Entries supplied
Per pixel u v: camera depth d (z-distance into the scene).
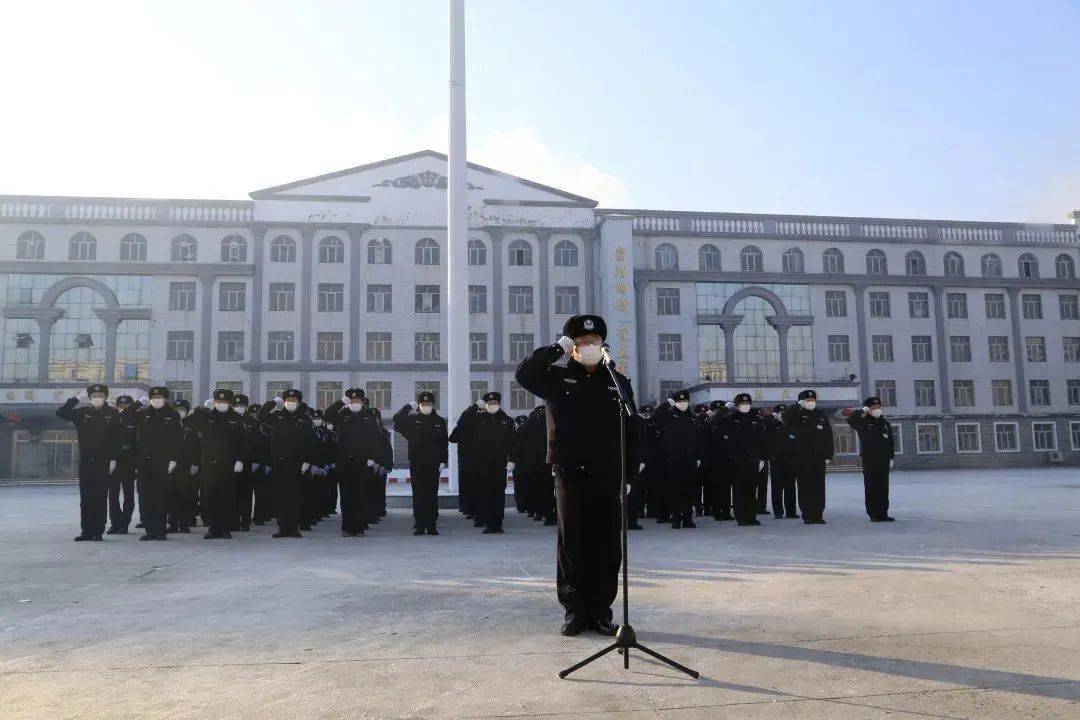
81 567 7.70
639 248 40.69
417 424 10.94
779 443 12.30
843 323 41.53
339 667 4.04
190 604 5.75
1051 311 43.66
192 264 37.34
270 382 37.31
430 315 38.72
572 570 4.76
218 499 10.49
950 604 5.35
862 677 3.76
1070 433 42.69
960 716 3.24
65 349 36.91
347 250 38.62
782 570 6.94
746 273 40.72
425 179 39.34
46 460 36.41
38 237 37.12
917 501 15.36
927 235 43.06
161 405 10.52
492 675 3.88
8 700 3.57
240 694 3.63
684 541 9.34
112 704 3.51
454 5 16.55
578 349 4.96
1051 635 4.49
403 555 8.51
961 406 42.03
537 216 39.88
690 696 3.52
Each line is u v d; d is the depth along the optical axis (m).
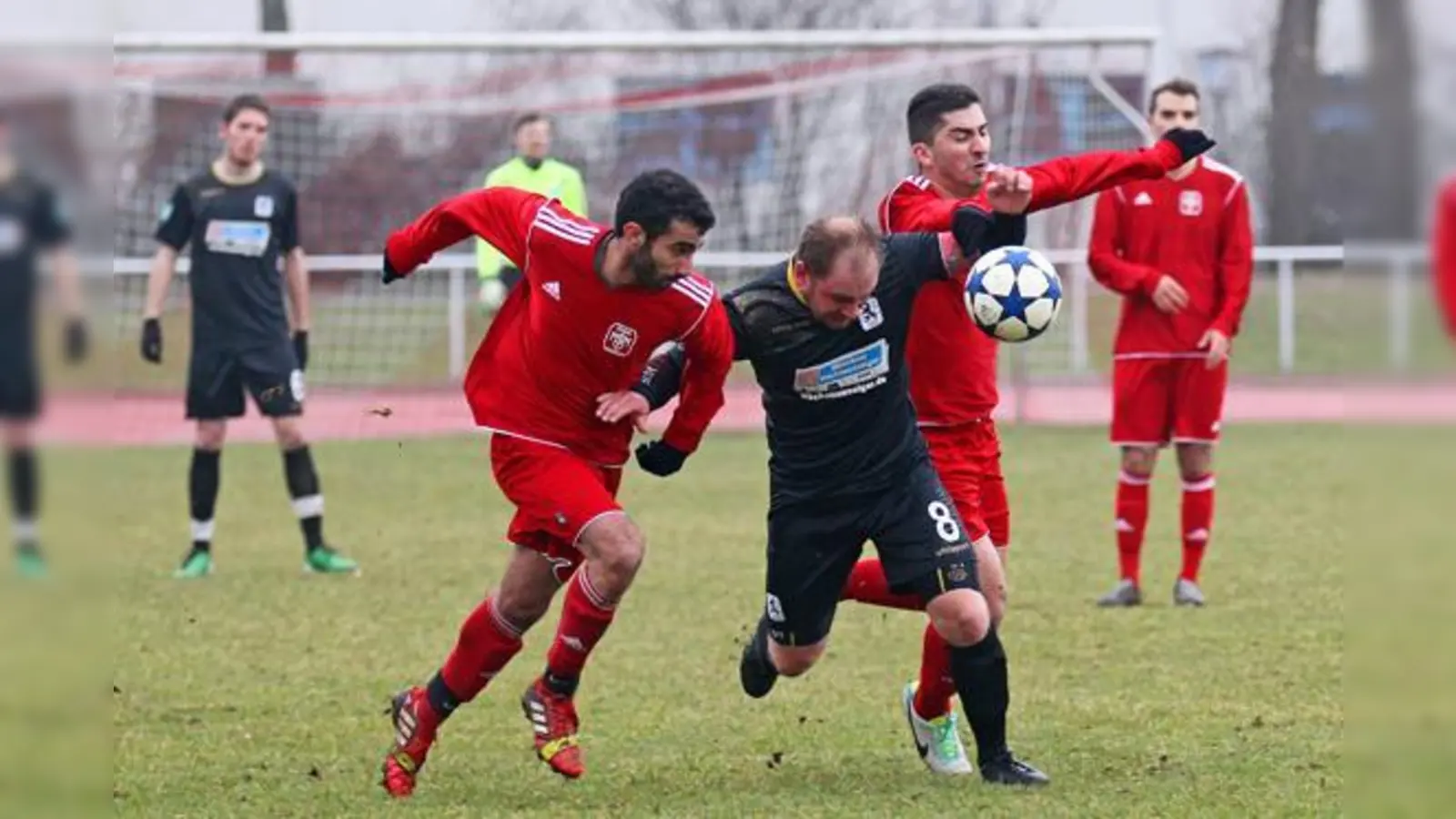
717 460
---
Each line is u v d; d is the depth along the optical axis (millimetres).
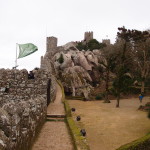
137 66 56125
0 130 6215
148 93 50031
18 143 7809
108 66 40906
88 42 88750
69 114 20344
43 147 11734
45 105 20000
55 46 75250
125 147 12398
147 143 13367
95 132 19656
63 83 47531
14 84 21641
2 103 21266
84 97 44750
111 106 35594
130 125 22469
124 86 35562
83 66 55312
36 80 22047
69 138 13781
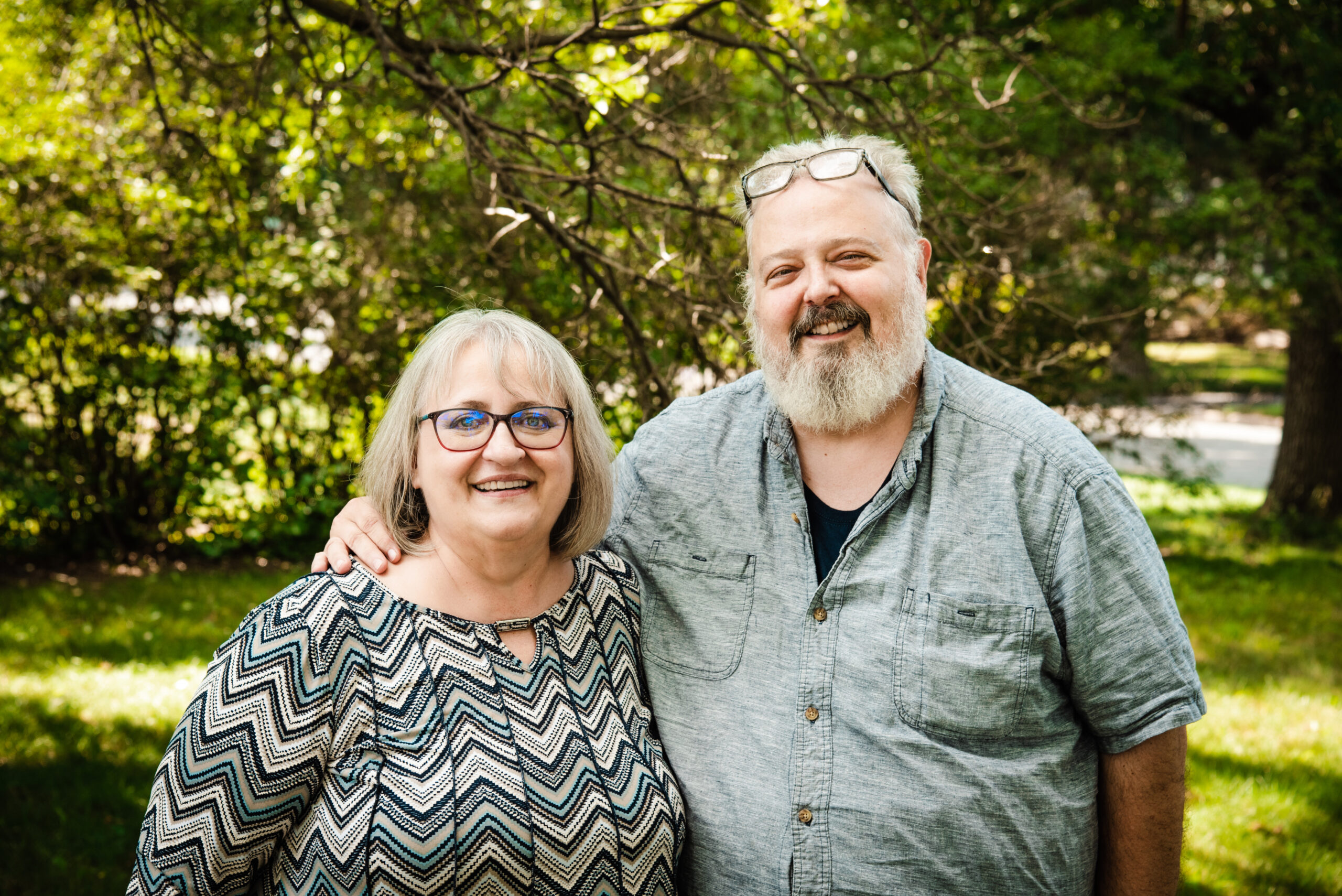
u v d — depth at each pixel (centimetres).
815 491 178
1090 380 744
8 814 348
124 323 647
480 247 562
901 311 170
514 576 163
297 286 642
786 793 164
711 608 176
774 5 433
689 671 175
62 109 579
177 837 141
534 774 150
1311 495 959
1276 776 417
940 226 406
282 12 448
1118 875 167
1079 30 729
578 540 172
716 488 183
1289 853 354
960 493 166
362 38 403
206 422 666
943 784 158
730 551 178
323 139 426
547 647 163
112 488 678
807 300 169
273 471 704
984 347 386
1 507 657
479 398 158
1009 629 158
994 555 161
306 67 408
--
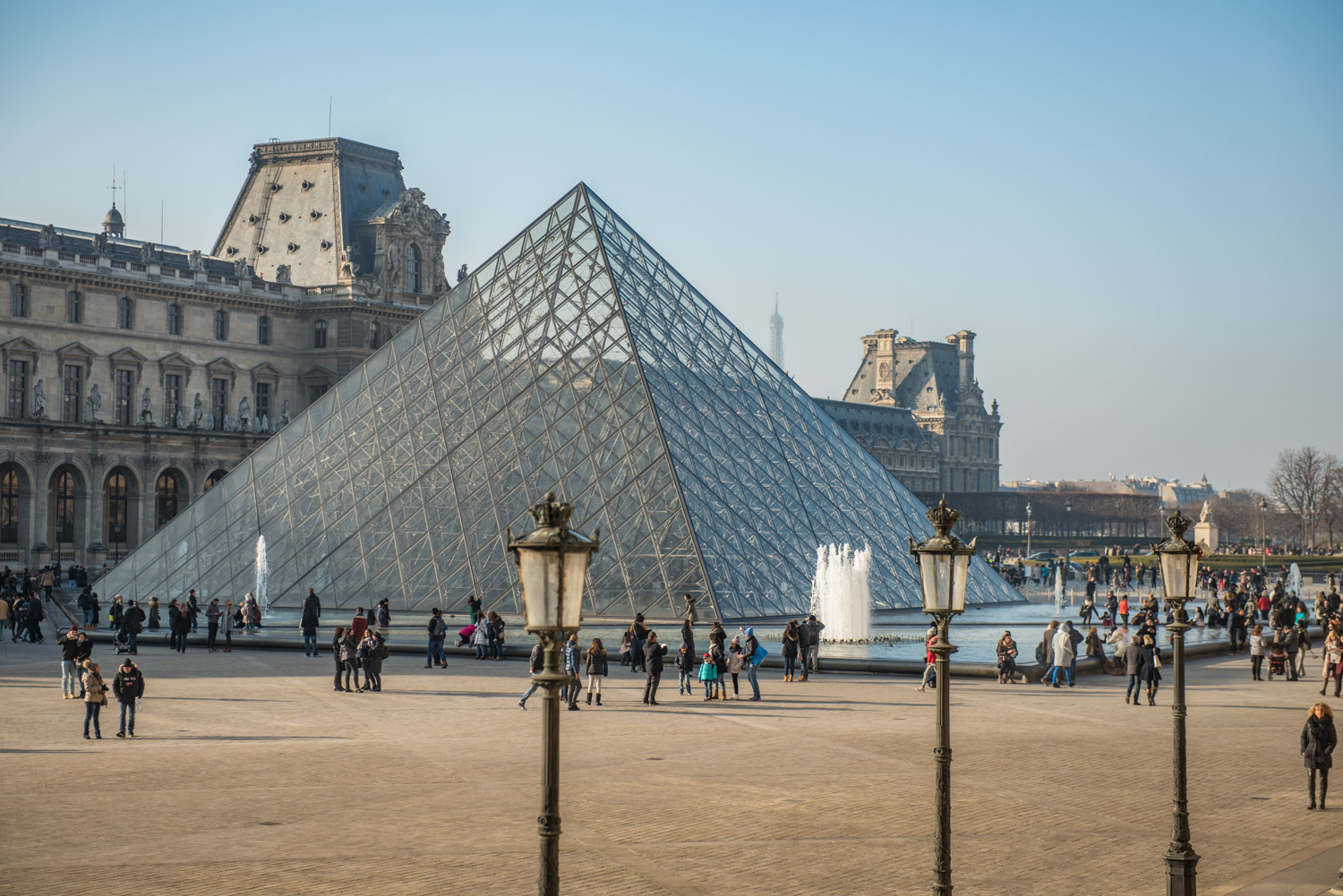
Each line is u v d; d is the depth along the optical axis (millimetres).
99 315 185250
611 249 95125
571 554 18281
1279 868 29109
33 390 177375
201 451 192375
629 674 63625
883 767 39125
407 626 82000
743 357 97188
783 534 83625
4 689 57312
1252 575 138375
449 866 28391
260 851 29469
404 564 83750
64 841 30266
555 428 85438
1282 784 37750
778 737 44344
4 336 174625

Description of the task
Every line above in the stretch from the one with "43 147 11734" through the one with "960 493 166" is to be transcribed exactly, ends included. No picture is copied.

Finished exercise
43 147 11734
45 105 20000
55 46 75250
125 147 12398
147 143 13367
95 132 19656
63 83 47531
14 84 21641
2 103 21266
84 97 44750
111 106 35594
130 125 22469
124 86 35562
83 66 55312
36 80 22047
69 138 13781
u v d — depth at each pixel (centimetres).
815 491 178
1090 380 744
8 814 348
124 323 647
480 247 562
901 311 170
514 576 163
297 286 642
786 793 164
711 608 176
774 5 433
689 671 175
62 109 579
177 837 141
534 774 150
1311 495 959
1276 776 417
940 226 406
282 12 448
1118 875 167
1079 30 729
578 540 172
716 488 183
1289 853 354
960 493 166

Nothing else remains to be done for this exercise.